**Task brief**
Once you reach the line containing "X87000000Y-96100000D03*" in the data below, restate each line word for word up to and including the one containing "X93690000Y-92500000D03*".

(Image and design file data)
───

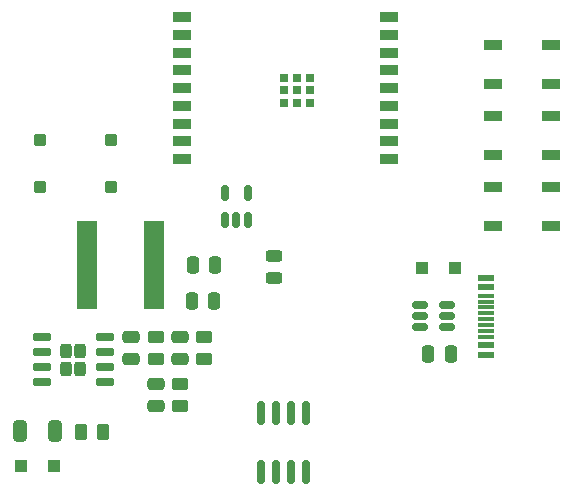
<source format=gtp>
G04 #@! TF.GenerationSoftware,KiCad,Pcbnew,9.0.5*
G04 #@! TF.CreationDate,2025-10-15T09:52:21+02:00*
G04 #@! TF.ProjectId,KleverLogger,4b6c6576-6572-44c6-9f67-6765722e6b69,rev?*
G04 #@! TF.SameCoordinates,Original*
G04 #@! TF.FileFunction,Paste,Top*
G04 #@! TF.FilePolarity,Positive*
%FSLAX46Y46*%
G04 Gerber Fmt 4.6, Leading zero omitted, Abs format (unit mm)*
G04 Created by KiCad (PCBNEW 9.0.5) date 2025-10-15 09:52:21*
%MOMM*%
%LPD*%
G01*
G04 APERTURE LIST*
G04 Aperture macros list*
%AMRoundRect*
0 Rectangle with rounded corners*
0 $1 Rounding radius*
0 $2 $3 $4 $5 $6 $7 $8 $9 X,Y pos of 4 corners*
0 Add a 4 corners polygon primitive as box body*
4,1,4,$2,$3,$4,$5,$6,$7,$8,$9,$2,$3,0*
0 Add four circle primitives for the rounded corners*
1,1,$1+$1,$2,$3*
1,1,$1+$1,$4,$5*
1,1,$1+$1,$6,$7*
1,1,$1+$1,$8,$9*
0 Add four rect primitives between the rounded corners*
20,1,$1+$1,$2,$3,$4,$5,0*
20,1,$1+$1,$4,$5,$6,$7,0*
20,1,$1+$1,$6,$7,$8,$9,0*
20,1,$1+$1,$8,$9,$2,$3,0*%
G04 Aperture macros list end*
%ADD10RoundRect,0.150000X0.512500X0.150000X-0.512500X0.150000X-0.512500X-0.150000X0.512500X-0.150000X0*%
%ADD11RoundRect,0.250000X-0.450000X0.262500X-0.450000X-0.262500X0.450000X-0.262500X0.450000X0.262500X0*%
%ADD12RoundRect,0.250000X-0.250000X-0.475000X0.250000X-0.475000X0.250000X0.475000X-0.250000X0.475000X0*%
%ADD13R,1.800000X7.500000*%
%ADD14RoundRect,0.250000X-0.300000X-0.300000X0.300000X-0.300000X0.300000X0.300000X-0.300000X0.300000X0*%
%ADD15RoundRect,0.090000X-0.660000X-0.360000X0.660000X-0.360000X0.660000X0.360000X-0.660000X0.360000X0*%
%ADD16R,0.700000X0.700000*%
%ADD17R,1.500000X0.900000*%
%ADD18RoundRect,0.250000X0.475000X-0.250000X0.475000X0.250000X-0.475000X0.250000X-0.475000X-0.250000X0*%
%ADD19RoundRect,0.100000X-0.400000X-0.400000X0.400000X-0.400000X0.400000X0.400000X-0.400000X0.400000X0*%
%ADD20RoundRect,0.150000X0.150000X-0.512500X0.150000X0.512500X-0.150000X0.512500X-0.150000X-0.512500X0*%
%ADD21RoundRect,0.243750X0.456250X-0.243750X0.456250X0.243750X-0.456250X0.243750X-0.456250X-0.243750X0*%
%ADD22RoundRect,0.250000X-0.475000X0.250000X-0.475000X-0.250000X0.475000X-0.250000X0.475000X0.250000X0*%
%ADD23RoundRect,0.250000X-0.262500X-0.450000X0.262500X-0.450000X0.262500X0.450000X-0.262500X0.450000X0*%
%ADD24RoundRect,0.242500X-0.242500X-0.382500X0.242500X-0.382500X0.242500X0.382500X-0.242500X0.382500X0*%
%ADD25RoundRect,0.150000X-0.650000X-0.150000X0.650000X-0.150000X0.650000X0.150000X-0.650000X0.150000X0*%
%ADD26RoundRect,0.150000X-0.150000X0.825000X-0.150000X-0.825000X0.150000X-0.825000X0.150000X0.825000X0*%
%ADD27RoundRect,0.250000X-0.325000X-0.650000X0.325000X-0.650000X0.325000X0.650000X-0.325000X0.650000X0*%
%ADD28R,1.450000X0.600000*%
%ADD29R,1.450000X0.300000*%
G04 APERTURE END LIST*
D10*
G04 #@! TO.C,U6*
X98637500Y-117250000D03*
X98637500Y-116300000D03*
X98637500Y-115350000D03*
X96362500Y-115350000D03*
X96362500Y-116300000D03*
X96362500Y-117250000D03*
G04 #@! TD*
D11*
G04 #@! TO.C,R83*
X78100000Y-118087500D03*
X78100000Y-119912500D03*
G04 #@! TD*
D12*
G04 #@! TO.C,C8*
X97050000Y-119500000D03*
X98950000Y-119500000D03*
G04 #@! TD*
D13*
G04 #@! TO.C,L2*
X68200000Y-112000000D03*
X73800000Y-112000000D03*
G04 #@! TD*
D14*
G04 #@! TO.C,D5*
X96500000Y-112200000D03*
X99300000Y-112200000D03*
G04 #@! TD*
D15*
G04 #@! TO.C,D8*
X102550000Y-105350000D03*
X102550000Y-108650000D03*
X107450000Y-108650000D03*
X107450000Y-105350000D03*
G04 #@! TD*
D16*
G04 #@! TO.C,U1*
X84800000Y-96100000D03*
X84800000Y-97200000D03*
X84800000Y-98300000D03*
X85900000Y-96100000D03*
X85900000Y-97200000D03*
X85900000Y-98300000D03*
X87000000Y-96100000D03*
X87000000Y-97200000D03*
X87000000Y-98300000D03*
D17*
X76190000Y-91000000D03*
X76190000Y-92500000D03*
X76190000Y-94000000D03*
X76190000Y-95500000D03*
X76190000Y-97000000D03*
X76190000Y-98500000D03*
X76190000Y-100000000D03*
X76190000Y-101500000D03*
X76190000Y-103000000D03*
X93690000Y-103000000D03*
X93690000Y-101500000D03*
X93690000Y-100000000D03*
X93690000Y-98500000D03*
X93690000Y-97000000D03*
X93690000Y-95500000D03*
X93690000Y-94000000D03*
X93690000Y-92500000D03*
X93690000Y-91000000D03*
G04 #@! TD*
D18*
G04 #@! TO.C,C35*
X76000000Y-119950000D03*
X76000000Y-118050000D03*
G04 #@! TD*
G04 #@! TO.C,C37*
X74000000Y-123950000D03*
X74000000Y-122050000D03*
G04 #@! TD*
D19*
G04 #@! TO.C,SW1*
X64200000Y-101400000D03*
X70200000Y-101400000D03*
X64200000Y-105400000D03*
X70200000Y-105400000D03*
G04 #@! TD*
D15*
G04 #@! TO.C,D7*
X102550000Y-99350000D03*
X102550000Y-102650000D03*
X107450000Y-102650000D03*
X107450000Y-99350000D03*
G04 #@! TD*
D20*
G04 #@! TO.C,U2*
X79850000Y-108137500D03*
X80800000Y-108137500D03*
X81750000Y-108137500D03*
X81750000Y-105862500D03*
X79850000Y-105862500D03*
G04 #@! TD*
D21*
G04 #@! TO.C,D1*
X84000000Y-113075000D03*
X84000000Y-111200000D03*
G04 #@! TD*
D22*
G04 #@! TO.C,C50*
X71900000Y-118050000D03*
X71900000Y-119950000D03*
G04 #@! TD*
D14*
G04 #@! TO.C,D3*
X62600000Y-129000000D03*
X65400000Y-129000000D03*
G04 #@! TD*
D12*
G04 #@! TO.C,C53*
X77050000Y-115000000D03*
X78950000Y-115000000D03*
G04 #@! TD*
D23*
G04 #@! TO.C,R85*
X67687500Y-126100000D03*
X69512500Y-126100000D03*
G04 #@! TD*
D12*
G04 #@! TO.C,C36*
X77100000Y-112000000D03*
X79000000Y-112000000D03*
G04 #@! TD*
D24*
G04 #@! TO.C,U9*
X66400000Y-119225000D03*
X66400000Y-120775000D03*
X67600000Y-119225000D03*
X67600000Y-120775000D03*
D25*
X64350000Y-118095000D03*
X64350000Y-119365000D03*
X64350000Y-120635000D03*
X64350000Y-121905000D03*
X69650000Y-121905000D03*
X69650000Y-120635000D03*
X69650000Y-119365000D03*
X69650000Y-118095000D03*
G04 #@! TD*
D11*
G04 #@! TO.C,R84*
X76000000Y-122087500D03*
X76000000Y-123912500D03*
G04 #@! TD*
D26*
G04 #@! TO.C,U3*
X86705000Y-124525000D03*
X85435000Y-124525000D03*
X84165000Y-124525000D03*
X82895000Y-124525000D03*
X82895000Y-129475000D03*
X84165000Y-129475000D03*
X85435000Y-129475000D03*
X86705000Y-129475000D03*
G04 #@! TD*
D27*
G04 #@! TO.C,C52*
X62525000Y-126000000D03*
X65475000Y-126000000D03*
G04 #@! TD*
D28*
G04 #@! TO.C,J5*
X101905000Y-119570000D03*
X101905000Y-118770000D03*
D29*
X101905000Y-117570000D03*
X101905000Y-116570000D03*
X101905000Y-116070000D03*
X101905000Y-115070000D03*
D28*
X101905000Y-113870000D03*
X101905000Y-113070000D03*
X101905000Y-113070000D03*
X101905000Y-113870000D03*
D29*
X101905000Y-114570000D03*
X101905000Y-115570000D03*
X101905000Y-117070000D03*
X101905000Y-118070000D03*
D28*
X101905000Y-118770000D03*
X101905000Y-119570000D03*
G04 #@! TD*
D15*
G04 #@! TO.C,D6*
X102550000Y-93350000D03*
X102550000Y-96650000D03*
X107450000Y-96650000D03*
X107450000Y-93350000D03*
G04 #@! TD*
D11*
G04 #@! TO.C,R67*
X74000000Y-118087500D03*
X74000000Y-119912500D03*
G04 #@! TD*
M02*

</source>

───

**Output for this task**
X87000000Y-96100000D03*
X87000000Y-97200000D03*
X87000000Y-98300000D03*
D17*
X76190000Y-91000000D03*
X76190000Y-92500000D03*
X76190000Y-94000000D03*
X76190000Y-95500000D03*
X76190000Y-97000000D03*
X76190000Y-98500000D03*
X76190000Y-100000000D03*
X76190000Y-101500000D03*
X76190000Y-103000000D03*
X93690000Y-103000000D03*
X93690000Y-101500000D03*
X93690000Y-100000000D03*
X93690000Y-98500000D03*
X93690000Y-97000000D03*
X93690000Y-95500000D03*
X93690000Y-94000000D03*
X93690000Y-92500000D03*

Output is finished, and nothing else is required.